KOP lässt sich ohne Weiteres mit einer Reihe von Therapiemaßnahmen kombinieren und ist mit einigen Therapieverfahren kompatibel.

Mit "kompatibel" meinen wir, dass "neben" oder nach KOP noch andere Verfahren mit einem Klienten angesetzt werden können, ohne dass die Verfahren "sich beißen", dass also Klienten verwirrt, irritiert oder geschädigt werden. Mit "kombinierbar" meinen wir, dass KOP und andere Verfahren nacheinander angewandt werden können, wobei jedes Verfahren bestimmte therapeutische Ansatzpunkte hat und bestimmte therapeutische Ziele verfolgt.
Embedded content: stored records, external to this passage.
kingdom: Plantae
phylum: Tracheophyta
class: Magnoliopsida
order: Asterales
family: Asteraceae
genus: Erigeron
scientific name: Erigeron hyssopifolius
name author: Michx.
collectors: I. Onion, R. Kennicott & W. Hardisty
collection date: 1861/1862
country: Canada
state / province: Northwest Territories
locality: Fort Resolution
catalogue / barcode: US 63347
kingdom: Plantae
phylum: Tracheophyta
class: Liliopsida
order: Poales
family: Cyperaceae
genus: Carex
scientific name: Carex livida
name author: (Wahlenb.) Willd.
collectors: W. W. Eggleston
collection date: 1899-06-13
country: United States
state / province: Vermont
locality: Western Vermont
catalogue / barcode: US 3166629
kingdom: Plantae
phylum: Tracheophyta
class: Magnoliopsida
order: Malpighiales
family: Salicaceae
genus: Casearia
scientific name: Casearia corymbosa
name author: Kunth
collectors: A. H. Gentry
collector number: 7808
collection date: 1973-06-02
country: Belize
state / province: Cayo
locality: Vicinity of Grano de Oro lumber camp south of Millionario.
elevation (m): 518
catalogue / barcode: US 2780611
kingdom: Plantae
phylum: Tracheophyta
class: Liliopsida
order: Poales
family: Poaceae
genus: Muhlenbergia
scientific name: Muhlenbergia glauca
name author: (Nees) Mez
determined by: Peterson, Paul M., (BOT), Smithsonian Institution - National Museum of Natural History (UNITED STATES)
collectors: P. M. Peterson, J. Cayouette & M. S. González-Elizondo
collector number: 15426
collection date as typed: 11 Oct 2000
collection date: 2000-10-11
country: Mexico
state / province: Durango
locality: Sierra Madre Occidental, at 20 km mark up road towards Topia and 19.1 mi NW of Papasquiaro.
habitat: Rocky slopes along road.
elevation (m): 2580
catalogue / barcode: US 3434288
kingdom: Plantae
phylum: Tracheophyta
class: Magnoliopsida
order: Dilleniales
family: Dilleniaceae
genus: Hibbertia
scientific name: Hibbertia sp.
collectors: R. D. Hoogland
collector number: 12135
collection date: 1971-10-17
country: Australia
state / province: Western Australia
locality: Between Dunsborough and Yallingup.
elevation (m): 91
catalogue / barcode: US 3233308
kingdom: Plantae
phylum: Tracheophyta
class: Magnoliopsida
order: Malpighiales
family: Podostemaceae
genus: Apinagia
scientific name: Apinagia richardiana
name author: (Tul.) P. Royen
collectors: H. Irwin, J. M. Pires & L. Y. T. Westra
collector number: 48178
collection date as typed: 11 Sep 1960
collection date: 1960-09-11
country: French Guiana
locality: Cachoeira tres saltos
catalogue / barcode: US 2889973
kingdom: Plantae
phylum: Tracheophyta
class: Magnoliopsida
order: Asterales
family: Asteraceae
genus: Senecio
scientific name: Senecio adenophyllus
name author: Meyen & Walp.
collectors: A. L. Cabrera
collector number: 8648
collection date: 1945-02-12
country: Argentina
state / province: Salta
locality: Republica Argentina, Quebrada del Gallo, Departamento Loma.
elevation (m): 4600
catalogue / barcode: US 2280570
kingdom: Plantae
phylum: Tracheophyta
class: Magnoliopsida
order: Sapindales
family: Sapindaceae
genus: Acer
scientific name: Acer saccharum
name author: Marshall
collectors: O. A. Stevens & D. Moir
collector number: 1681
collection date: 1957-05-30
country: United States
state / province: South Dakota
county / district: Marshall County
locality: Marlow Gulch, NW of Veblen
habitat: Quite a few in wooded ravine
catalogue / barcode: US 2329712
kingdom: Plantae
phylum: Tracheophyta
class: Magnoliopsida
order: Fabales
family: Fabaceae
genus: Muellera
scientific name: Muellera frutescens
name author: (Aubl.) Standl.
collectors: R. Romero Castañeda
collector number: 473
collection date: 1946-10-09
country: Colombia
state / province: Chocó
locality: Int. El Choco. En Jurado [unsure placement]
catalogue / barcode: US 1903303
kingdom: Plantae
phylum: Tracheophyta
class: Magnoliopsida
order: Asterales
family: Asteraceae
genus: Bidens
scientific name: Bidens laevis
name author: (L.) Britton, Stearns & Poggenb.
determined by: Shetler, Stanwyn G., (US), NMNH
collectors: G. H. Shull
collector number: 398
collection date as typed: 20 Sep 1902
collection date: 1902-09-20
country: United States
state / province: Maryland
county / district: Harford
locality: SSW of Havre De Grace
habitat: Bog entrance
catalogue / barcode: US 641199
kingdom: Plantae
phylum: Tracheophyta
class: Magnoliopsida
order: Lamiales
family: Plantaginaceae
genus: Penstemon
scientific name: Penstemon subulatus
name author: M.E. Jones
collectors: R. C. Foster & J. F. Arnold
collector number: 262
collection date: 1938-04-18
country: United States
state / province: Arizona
Die Kombination verschiedener Verfahren kann sogar einen Gewinn für den Therapieerfolg darstellen. Wichtig ist, dass der Therapeut in der Lage ist, durch sein Expertenwissen zu entscheiden, welche Techniken, wann und für welchen Klienten indiziert sind, d.h. es muss deutlich sein, dass verschiedene Verfahren und Techniken in ein individuelles Störungsmodell für den speziellen Klienten eingebettet und begründbar sind.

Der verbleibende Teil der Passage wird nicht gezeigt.